Miraculous. <\mə-ˈra-kyə-ləs\>. Webster's dictionary defines it as suggesting a miracle: marvelous. I definitely agree. This past summer has been quite a roller-coaster of a ride. I never thought for a second that I would earn an IMDB, meet numerous celebrities and countless producers as well as industry professionals, and be surrounded by studios. I still can't believe it. I feel like I was blessed with a miracle to be allow this. For the first time in my life, my career is taking off in the right direction. No more talking to people who think they have a general idea of what the business might be. No more fantasizing about working in the industry. No more having to spend every opportunity of every birthday wish on hoping one day to be a producer. It has come true. I am now on my way climbing the very same ladder millions have attempted, but very few have succeeded.
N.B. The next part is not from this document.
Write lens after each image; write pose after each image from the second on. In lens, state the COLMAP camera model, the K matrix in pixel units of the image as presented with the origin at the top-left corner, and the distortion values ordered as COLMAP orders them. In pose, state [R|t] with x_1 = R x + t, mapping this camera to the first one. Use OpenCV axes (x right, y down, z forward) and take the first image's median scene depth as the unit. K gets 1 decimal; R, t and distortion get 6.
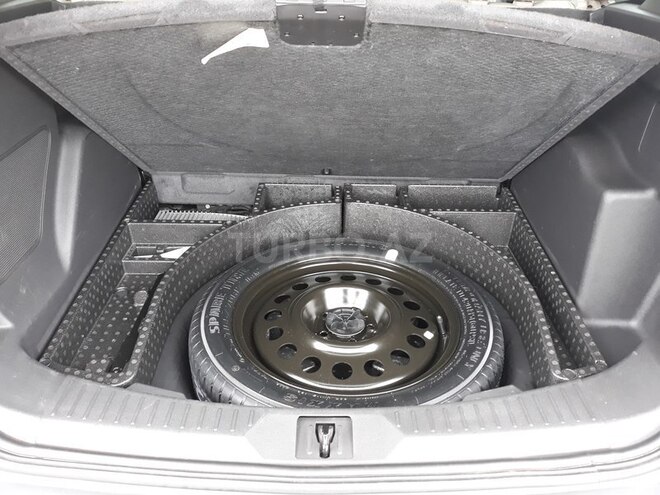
lens RADIAL K [[551.5, 0, 331.3], [0, 551.5, 249.9], [0, 0, 1]] dist [0.025915, -0.041690]
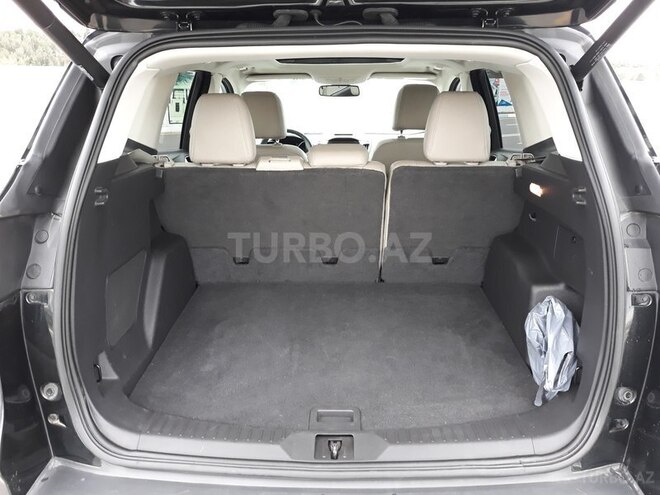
lens RADIAL K [[551.5, 0, 329.6], [0, 551.5, 246.6], [0, 0, 1]] dist [0.025915, -0.041690]
pose [[0.999319, -0.011657, -0.035022, 0.031271], [0.002208, 0.965996, -0.258546, 0.200036], [0.036845, 0.258292, 0.965364, -0.511410]]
Now, I am more determined than ever, now that I am so close. I can walk away from those who are pretentious dreamers who believe that they are the next Spielberg when in reality they can barely make a infommercial. I can choose from passion projects with beautiful stories or work on less worthy films for rent. I would do my best to pursue stories that will unveil cinematic brilliance to the human eye, but some of those sacrifices will be made to make crapper sequels, but hey someone has got to put dinner on the table. The fact is I, now, have choices. I am able to do what very few are able to do. Do what I love for a living.
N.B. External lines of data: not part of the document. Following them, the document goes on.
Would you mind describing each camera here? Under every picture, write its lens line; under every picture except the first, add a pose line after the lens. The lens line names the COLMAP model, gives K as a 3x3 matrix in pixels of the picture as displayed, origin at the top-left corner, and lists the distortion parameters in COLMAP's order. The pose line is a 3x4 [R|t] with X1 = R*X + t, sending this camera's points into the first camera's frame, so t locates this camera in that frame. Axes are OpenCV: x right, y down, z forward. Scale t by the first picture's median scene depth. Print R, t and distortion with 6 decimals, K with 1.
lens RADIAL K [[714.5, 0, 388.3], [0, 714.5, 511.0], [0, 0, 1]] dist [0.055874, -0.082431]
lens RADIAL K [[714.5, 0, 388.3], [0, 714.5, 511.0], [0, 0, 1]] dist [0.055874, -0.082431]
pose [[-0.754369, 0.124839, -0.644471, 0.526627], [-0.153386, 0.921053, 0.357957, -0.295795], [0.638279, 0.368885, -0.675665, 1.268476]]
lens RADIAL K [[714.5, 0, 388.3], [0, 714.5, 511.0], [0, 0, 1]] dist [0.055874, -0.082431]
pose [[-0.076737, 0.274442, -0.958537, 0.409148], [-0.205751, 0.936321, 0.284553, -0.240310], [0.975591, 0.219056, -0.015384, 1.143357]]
Despite all the hours of over-working, extreme amount of unnecessary high stress, and all the social sacrifices I have made, it was all worth it. The internship, the semester in LA, and all the PA jobs in between. I finally established myself, and not only that, but I know which direction to go. Some told me I can definitely stay in this cut throat business, few told me I am a rising star, but only one told me, "I am already proud." My father. He smiles with tears in his eyes and shakes my hand, and congratulates as I announced that I got job offers along side multiple internship offers. His words warms my heart, my soul. Everything my parents sacrificed for me is all so clear. They left everything behind for me. I left them to go to Chicago to do the same. I left to get a better start for my family.
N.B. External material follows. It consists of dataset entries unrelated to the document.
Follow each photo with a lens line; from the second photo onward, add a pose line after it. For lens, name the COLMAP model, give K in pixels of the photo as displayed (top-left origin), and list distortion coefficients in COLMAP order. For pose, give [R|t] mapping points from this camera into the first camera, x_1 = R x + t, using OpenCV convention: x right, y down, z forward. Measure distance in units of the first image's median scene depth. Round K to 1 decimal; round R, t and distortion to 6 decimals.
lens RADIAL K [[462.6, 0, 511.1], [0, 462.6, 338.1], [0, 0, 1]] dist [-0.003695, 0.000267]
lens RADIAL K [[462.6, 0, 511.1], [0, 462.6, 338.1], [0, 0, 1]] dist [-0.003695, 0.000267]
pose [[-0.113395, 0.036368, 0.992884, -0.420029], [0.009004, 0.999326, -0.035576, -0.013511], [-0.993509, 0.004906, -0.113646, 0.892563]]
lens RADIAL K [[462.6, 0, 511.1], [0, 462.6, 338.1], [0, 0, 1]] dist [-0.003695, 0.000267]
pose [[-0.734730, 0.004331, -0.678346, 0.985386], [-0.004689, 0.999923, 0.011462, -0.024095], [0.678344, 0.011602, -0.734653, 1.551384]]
Lately, I have been over-stressed, and I quite often ask myself. "Why am I doing this? Why should I deal with these cluster fuck of idiots? Do I really want to work for these strangers?" Each time the answer is still the same. "I love movies, and there is nothing quite like it. I am doing this for my career. I am doing this for my family. This is for me. This is for all of us. For an opportunity of a better life." Now I get it. Like all those people on those reality shows competing for that prize, I am now one of them playing the game of Survivor in Tinseltown.
It is hard to make a dream a reality, but some how I am surviving those odds. I am making it. I have to make it, because it is all I have got. I have been talking to many of my close friends and they seem to admire my drive and work ethic. Honestly, I do work hard because I hate being bored. I hate sitting there doing nothing. I despise laziness. I work hard, I play hard. Whatever it is I do, it is with passion. That is my secret ladies and gentlemen. I just love everything I do. So maybe you should go out there and do something you love.